What to produce: Please render the lines below as a JSON list of strings, one string per line, skipping blank lines and leaving the pictures out.

Dataset content:

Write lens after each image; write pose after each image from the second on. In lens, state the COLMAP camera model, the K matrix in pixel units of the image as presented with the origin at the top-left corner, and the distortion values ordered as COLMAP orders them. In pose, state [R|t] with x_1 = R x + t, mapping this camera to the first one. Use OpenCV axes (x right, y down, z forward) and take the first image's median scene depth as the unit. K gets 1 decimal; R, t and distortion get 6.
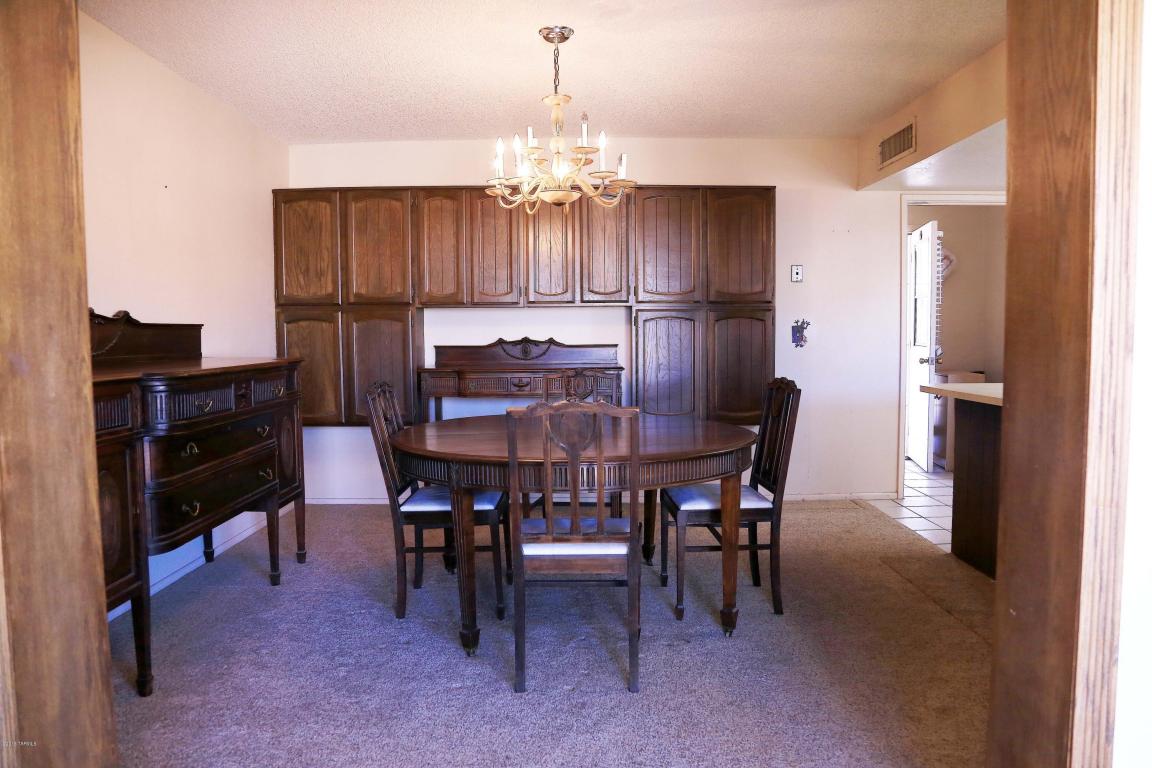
lens RADIAL K [[787.3, 0, 586.2], [0, 787.3, 383.5], [0, 0, 1]] dist [-0.125016, 0.066454]
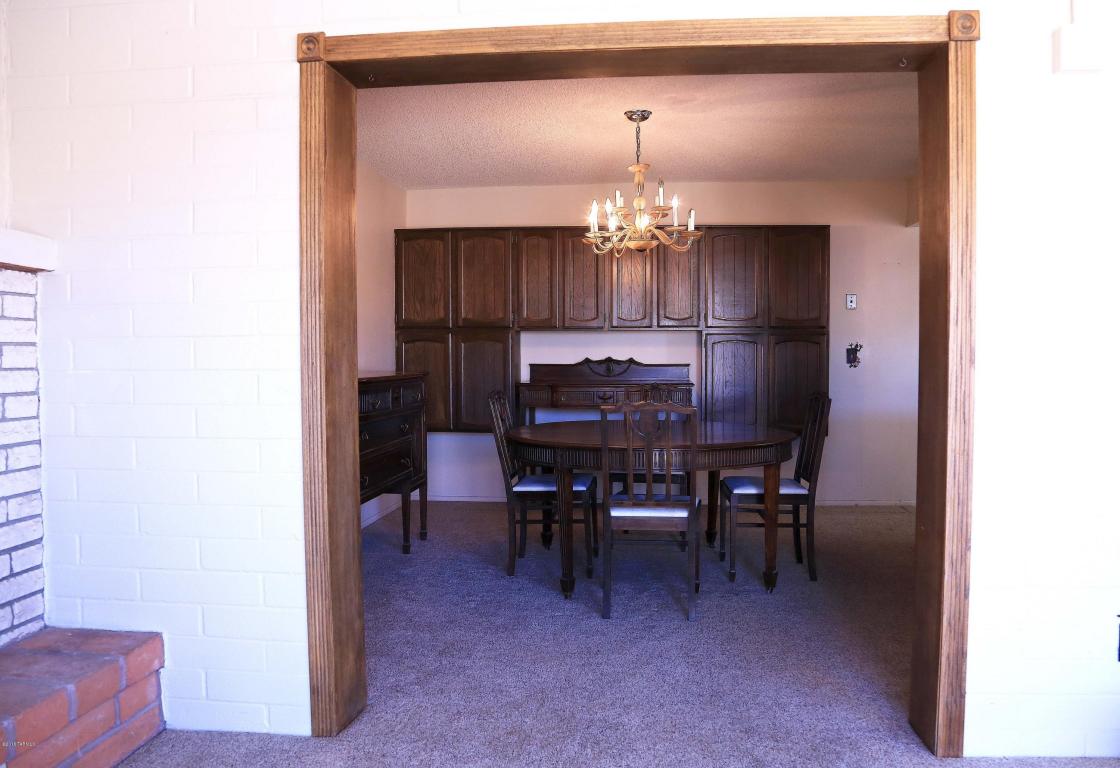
lens RADIAL K [[944.8, 0, 563.6], [0, 944.8, 400.7], [0, 0, 1]] dist [-0.113730, 0.000246]
pose [[0.993886, 0.010983, -0.109866, 0.012028], [-0.012854, 0.999784, -0.016341, 0.036902], [0.109663, 0.017653, 0.993812, -0.491469]]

Solution to this exercise:
[
  "Write lens after each image; write pose after each image from the second on. In lens, state the COLMAP camera model, the K matrix in pixel units of the image as presented with the origin at the top-left corner, and the distortion values ordered as COLMAP orders them. In pose, state [R|t] with x_1 = R x + t, mapping this camera to the first one. Use OpenCV axes (x right, y down, z forward) and take the first image's median scene depth as the unit. K gets 1 decimal; R, t and distortion get 6.",
  "lens RADIAL K [[787.3, 0, 586.2], [0, 787.3, 383.5], [0, 0, 1]] dist [-0.125016, 0.066454]",
  "lens RADIAL K [[944.8, 0, 563.6], [0, 944.8, 400.7], [0, 0, 1]] dist [-0.113730, 0.000246]",
  "pose [[0.993886, 0.010983, -0.109866, 0.012028], [-0.012854, 0.999784, -0.016341, 0.036902], [0.109663, 0.017653, 0.993812, -0.491469]]"
]